Rendered images with source text
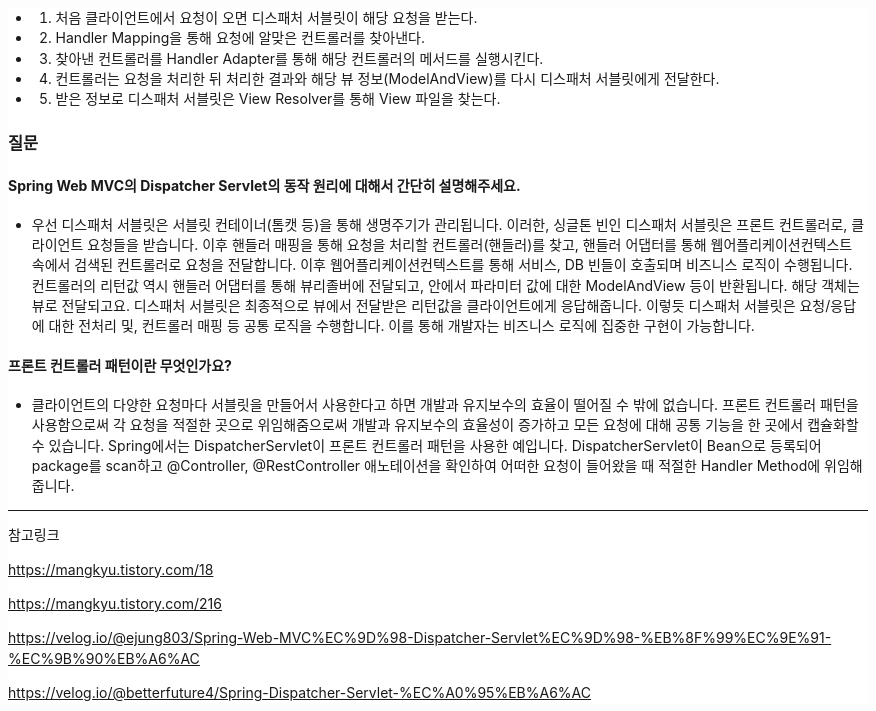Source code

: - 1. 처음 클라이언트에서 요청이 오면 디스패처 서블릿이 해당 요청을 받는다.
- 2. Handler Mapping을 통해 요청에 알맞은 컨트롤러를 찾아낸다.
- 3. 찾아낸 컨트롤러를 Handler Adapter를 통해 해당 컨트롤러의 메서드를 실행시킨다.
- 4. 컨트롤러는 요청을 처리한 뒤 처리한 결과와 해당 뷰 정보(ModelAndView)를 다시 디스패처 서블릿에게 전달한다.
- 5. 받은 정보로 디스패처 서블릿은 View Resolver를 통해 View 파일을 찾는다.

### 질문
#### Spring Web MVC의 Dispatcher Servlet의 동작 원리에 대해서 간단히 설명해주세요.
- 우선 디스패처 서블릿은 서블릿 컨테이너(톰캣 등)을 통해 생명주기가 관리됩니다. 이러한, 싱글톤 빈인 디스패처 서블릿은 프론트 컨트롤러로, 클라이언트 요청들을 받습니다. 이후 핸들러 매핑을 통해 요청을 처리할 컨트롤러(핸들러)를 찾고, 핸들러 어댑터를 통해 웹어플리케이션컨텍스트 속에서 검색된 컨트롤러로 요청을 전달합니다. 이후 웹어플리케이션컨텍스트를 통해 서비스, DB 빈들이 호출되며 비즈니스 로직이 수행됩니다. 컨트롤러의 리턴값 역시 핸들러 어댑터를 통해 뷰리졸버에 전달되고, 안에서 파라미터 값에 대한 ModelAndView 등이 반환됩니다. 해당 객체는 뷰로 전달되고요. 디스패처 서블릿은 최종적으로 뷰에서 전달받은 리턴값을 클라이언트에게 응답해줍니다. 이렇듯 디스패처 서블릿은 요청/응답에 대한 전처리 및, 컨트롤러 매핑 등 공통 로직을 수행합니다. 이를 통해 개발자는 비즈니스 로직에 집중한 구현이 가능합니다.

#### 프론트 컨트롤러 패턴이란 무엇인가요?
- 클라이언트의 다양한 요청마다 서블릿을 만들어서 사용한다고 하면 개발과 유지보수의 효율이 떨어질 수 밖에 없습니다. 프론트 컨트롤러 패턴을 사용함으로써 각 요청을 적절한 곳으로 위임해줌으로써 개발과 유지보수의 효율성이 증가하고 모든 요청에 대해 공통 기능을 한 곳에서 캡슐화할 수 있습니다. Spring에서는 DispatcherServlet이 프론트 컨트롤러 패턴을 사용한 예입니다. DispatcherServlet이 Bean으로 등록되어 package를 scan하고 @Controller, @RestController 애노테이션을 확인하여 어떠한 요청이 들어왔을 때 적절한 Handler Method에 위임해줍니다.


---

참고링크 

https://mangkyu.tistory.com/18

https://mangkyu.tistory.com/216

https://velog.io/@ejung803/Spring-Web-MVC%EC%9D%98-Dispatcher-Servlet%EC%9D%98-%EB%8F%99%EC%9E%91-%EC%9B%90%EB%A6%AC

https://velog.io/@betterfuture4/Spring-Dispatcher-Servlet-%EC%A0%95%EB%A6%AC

■ **WRITTEN TASK**
Among the entries above, how many lines hold the string "디스패처"? Answer with the bare number.

■ **TASK RESPONSE**
4